Если он вдруг изменит почему-либо географию своих рассказов и напишет даже о «летающих тарелках» — все равно это будет рассказ Ф. Искандера, полный юмора, лукавства, абсолютной самостоятельности и независимости от того, что «принято говорить» по данному вопросу.
Личность писателя — вот что самое важное в литературе. Он будет «рисовать» кувшин на столе или стул у окна, душа твоя будет переполняться счастьем и гордостью за человечество.
Такой всегда узнаваемый, безупречно искренний писатель живет и у нас, в Ленинграде. Вот вышла в Лениздате книга «Сказки для умных» — и всем, кто достал эту книгу, предстоит радость общения с умным, широким, добрым человеком, прекрасным писателем с абсолютно индивидуальным, им самим изобретенным стилем. («А разве может быть в литературе как-то по-другому?» — хочется спросить.)
Как смешно после В. С. Шефнера читать серьезные сообщения о всяческих сенсациях — телепатии, пришельцах, небывалых открытиях. У Шефнера ко всему этому материалу отношение ласково-снисходительное. Обычный его герой, веселый бедолага, бывший детдомовец оказывается в миллион раз интересней любого «чуда». Веселые, глубокие, человечные повести Шефнера читать радостно и одновременно — грустно. Никакие чудеса не могут облегчить человеку решения главных вопросов его жизни, и не надо тут надеяться на какой-то «прогресс» в этом деле! — так бы я сформулировал одну из главных мыслей «фантастических» повестей Шефнера.
Сколько удобных «мифов» придумано — и о том, что сейчас время какой-то особо «насыщенной информации» и что сейчас время «больших скоростей»... Сколько уловок «ленивых духом», которых нынешнее «как бы особое» время освобождает от привычных человеческих обязанностей и даже — от души.
— Не надо лукавить! — говорит нам Шефнер. — Время обычное, ничего исключительного в нем нет, отвечать за себя нужно точно так же, как и всегда — и никакие «тарелочки» спрятаться тебе не помогут.
Форма «мифа», применяемая Шефнером, не «отменяет», а наоборот — выявляет души героев. Фантастические обстоятельства замечательно оттеняют их неприспособленность к какому-либо компромиссу с самим собой.
Еще раз подтверждается мысль: никакие формы не меняют сути, никакая «навороченность» не скроет того, что в действительности у автора на душе.
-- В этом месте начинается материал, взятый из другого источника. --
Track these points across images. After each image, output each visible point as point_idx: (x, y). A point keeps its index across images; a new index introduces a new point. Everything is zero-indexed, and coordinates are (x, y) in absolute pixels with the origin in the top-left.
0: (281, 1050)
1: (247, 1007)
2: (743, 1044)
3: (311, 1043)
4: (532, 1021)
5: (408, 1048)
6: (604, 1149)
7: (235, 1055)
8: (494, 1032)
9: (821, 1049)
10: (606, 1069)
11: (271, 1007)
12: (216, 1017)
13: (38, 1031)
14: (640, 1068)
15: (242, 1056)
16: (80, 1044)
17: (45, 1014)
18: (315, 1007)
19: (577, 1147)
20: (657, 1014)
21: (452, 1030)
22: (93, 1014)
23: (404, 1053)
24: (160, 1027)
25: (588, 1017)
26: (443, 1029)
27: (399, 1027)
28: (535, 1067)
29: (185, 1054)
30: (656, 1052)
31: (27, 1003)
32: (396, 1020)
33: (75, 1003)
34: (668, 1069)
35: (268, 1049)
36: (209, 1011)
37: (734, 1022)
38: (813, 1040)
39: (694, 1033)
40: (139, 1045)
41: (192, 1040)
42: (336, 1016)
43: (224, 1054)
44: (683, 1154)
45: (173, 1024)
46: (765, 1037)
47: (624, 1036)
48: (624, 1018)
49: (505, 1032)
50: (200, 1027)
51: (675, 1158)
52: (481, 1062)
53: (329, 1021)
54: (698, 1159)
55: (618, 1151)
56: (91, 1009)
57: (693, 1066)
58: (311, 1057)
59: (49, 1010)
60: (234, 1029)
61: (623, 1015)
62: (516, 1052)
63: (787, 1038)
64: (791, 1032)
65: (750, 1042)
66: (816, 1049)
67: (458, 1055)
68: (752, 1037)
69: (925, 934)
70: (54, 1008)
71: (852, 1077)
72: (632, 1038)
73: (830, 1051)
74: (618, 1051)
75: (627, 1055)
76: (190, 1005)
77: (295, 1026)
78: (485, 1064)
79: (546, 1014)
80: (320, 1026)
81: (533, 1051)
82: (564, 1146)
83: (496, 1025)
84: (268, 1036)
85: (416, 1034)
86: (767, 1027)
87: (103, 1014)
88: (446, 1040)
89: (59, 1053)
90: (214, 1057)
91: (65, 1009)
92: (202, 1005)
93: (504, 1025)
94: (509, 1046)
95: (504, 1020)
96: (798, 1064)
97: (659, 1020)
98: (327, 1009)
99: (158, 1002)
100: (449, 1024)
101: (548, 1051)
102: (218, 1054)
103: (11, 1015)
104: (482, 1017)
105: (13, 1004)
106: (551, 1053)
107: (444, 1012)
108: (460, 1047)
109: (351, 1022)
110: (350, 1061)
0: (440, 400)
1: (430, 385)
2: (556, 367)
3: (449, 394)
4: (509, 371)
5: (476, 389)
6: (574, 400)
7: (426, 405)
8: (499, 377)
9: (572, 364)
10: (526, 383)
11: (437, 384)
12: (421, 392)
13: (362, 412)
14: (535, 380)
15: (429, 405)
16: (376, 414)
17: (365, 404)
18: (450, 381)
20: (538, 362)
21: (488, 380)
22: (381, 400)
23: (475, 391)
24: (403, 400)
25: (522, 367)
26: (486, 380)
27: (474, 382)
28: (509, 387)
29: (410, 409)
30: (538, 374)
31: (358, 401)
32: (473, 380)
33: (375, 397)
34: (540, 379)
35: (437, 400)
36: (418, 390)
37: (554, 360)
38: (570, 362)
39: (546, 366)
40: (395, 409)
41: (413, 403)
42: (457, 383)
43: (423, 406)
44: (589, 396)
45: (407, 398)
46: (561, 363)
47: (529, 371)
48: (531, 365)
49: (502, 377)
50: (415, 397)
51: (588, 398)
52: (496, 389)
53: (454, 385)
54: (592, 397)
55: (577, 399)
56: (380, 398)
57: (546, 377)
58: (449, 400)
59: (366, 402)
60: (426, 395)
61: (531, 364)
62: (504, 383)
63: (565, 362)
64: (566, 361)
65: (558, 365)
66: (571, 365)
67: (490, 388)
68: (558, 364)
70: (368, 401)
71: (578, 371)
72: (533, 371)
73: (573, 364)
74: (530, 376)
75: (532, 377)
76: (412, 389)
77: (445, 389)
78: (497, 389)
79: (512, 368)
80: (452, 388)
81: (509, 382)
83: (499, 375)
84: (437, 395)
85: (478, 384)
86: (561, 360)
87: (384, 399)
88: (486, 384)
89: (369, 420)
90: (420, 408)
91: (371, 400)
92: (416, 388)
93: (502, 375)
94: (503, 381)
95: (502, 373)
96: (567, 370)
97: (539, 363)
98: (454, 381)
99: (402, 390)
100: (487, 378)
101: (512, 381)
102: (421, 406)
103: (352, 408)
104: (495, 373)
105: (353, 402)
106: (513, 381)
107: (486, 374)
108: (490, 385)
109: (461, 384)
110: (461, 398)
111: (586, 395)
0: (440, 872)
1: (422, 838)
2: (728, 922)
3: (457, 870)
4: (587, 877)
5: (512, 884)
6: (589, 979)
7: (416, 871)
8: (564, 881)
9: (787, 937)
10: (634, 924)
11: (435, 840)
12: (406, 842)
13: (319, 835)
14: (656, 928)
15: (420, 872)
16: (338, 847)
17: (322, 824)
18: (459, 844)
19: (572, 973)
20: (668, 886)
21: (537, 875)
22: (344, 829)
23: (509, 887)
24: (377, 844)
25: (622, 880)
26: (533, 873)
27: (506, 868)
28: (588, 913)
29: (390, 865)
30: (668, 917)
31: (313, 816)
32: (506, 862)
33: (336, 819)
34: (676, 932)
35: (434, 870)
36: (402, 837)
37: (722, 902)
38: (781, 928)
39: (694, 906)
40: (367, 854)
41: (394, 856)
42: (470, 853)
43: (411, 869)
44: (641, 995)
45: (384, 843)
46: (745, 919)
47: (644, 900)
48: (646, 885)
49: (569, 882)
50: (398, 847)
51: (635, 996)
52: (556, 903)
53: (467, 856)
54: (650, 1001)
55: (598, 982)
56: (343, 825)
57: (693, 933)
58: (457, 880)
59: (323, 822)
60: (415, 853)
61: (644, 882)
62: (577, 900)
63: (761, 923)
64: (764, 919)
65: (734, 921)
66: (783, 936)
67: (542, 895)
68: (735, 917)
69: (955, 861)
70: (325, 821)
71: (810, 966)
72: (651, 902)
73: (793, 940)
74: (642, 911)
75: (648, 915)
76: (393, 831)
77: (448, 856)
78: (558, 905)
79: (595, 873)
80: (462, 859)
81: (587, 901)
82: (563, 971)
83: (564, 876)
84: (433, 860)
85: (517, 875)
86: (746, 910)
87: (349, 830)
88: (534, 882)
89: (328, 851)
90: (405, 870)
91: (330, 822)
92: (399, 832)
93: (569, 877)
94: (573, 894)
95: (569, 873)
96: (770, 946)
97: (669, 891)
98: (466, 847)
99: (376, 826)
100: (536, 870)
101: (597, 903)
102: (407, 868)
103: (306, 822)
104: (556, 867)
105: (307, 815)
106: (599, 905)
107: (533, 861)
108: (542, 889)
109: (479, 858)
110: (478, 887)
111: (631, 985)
Порой «мифологией» пытаются заменить психологию, подменить масками живые характеры. Такие попытки приводят к неудачам — к числу таких неудач я бы отнес роман талантливого А. Кима «Белка». Фантастические превращения героев тут ни при чем. Пусть действуют хотя бы гайки и болты, но у них должен быть свой характер — в книге же А. Кима все «механизмы», все сложные ходы повествования не рождают ни единой «клетки» живого вещества.
Суть проглядывает через все нагромождения — автор натужно «закручивал» все это, туго и читается. Без «живого» все скучно. Попытка, рассчитанная на успех у «как бы интеллектуалов». Ведь сознаваясь нынче в том, что «Белка» не понравилась, как бы расписываешься в отсутствии у тебя «интеллектуализма», в нелюбви к «модерновой» литературе да и вообще к прогрессу. Не всякий на такое решится: для «как бы интеллектуалов» более страшного обвинения не существует. Уж лучше «присоединиться»...
В этой статье я попытался раскрыть лишь некоторые из механизмов, с помощью которых излишне суетливые авторы «вербуют» читателей. И использование «великих теней», и «актуальность», и даже — разрешенная смелость... За популярность приходится платить. Но каждый раз, когда выглядывает очередной искусственный крючок, сразу опасаешься за естественность, органичность произведения — и опасения эти, как правило, подтверждаются.
Что делать? Наверное, в каждую эпоху картина литературной жизни бывает пестрой. Трагического в этом ничего нет. Шелуха отвеется. Просто хотелось бы слегка ускорить этот процесс.
Смерть Сергея Довлатова
Помню ранний, пустынный коктебельский пляж, быстро идущего по тихой, безлюдной жаре московского критика Чупринина:
— Вы слышали? Ночью передавали: Довлатов умер.
— Как! Мы же встретиться собирались!
...Последнее (во всяком случае — ко мне) письмо Довлатова:
«Дорогой Валера! Твое поручение я выполнил сразу, но отвечаю с опозданием, потому что, извини, у меня был запой, и говорить по телефону я мог, а писать было трудновато...»
Да, наверное, смерть его была не такой уж и неожиданной. Вся жизнь Довлатова — словно специальный набор трагикомических происшествий, закончившихся трагически. Он ясно понимал, что кровь писателя — его единственные чернила, и других чернил не бывает, и кто пишет чем-то другим — пишет плохо. И вот — конец.